### Material for this task
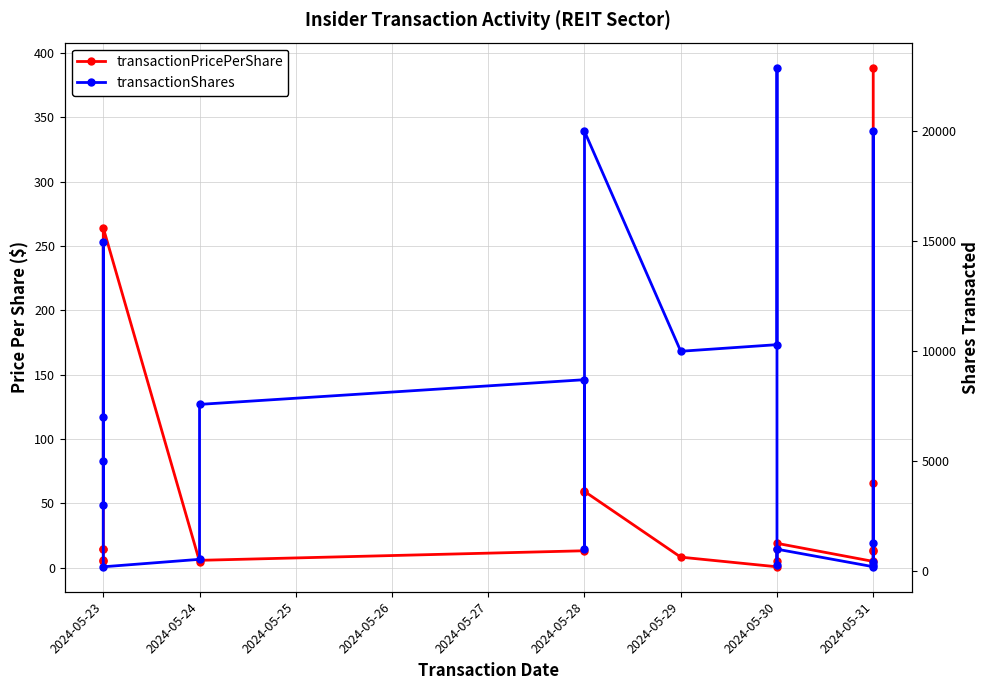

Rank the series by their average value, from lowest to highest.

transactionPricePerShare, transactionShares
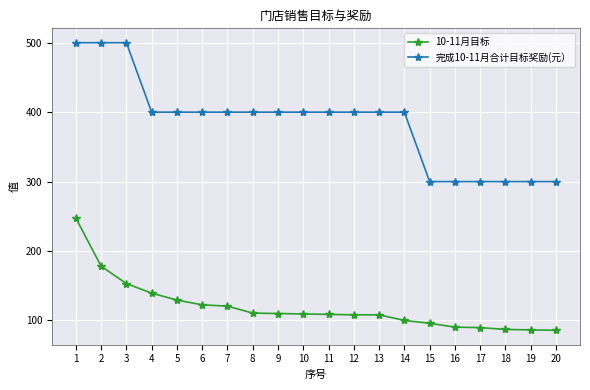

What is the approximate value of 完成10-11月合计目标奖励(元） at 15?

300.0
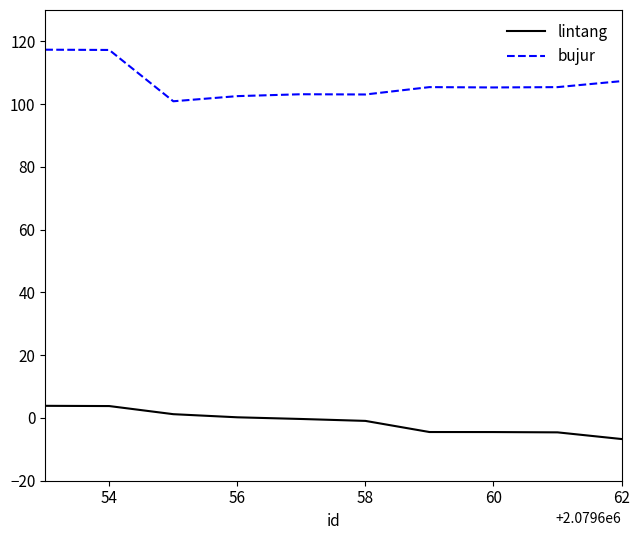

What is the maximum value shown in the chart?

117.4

---

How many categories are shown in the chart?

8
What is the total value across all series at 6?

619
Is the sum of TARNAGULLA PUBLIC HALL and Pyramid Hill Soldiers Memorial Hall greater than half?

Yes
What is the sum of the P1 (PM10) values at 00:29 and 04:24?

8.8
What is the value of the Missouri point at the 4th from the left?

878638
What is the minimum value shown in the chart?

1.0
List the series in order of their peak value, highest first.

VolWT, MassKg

### The problem
Pick out every line of the material above that contains the word "from", and copy each such line in full.

### Task result
Rank the series by their average value, from lowest to highest.
What is the value of the Missouri point at the 4th from the left?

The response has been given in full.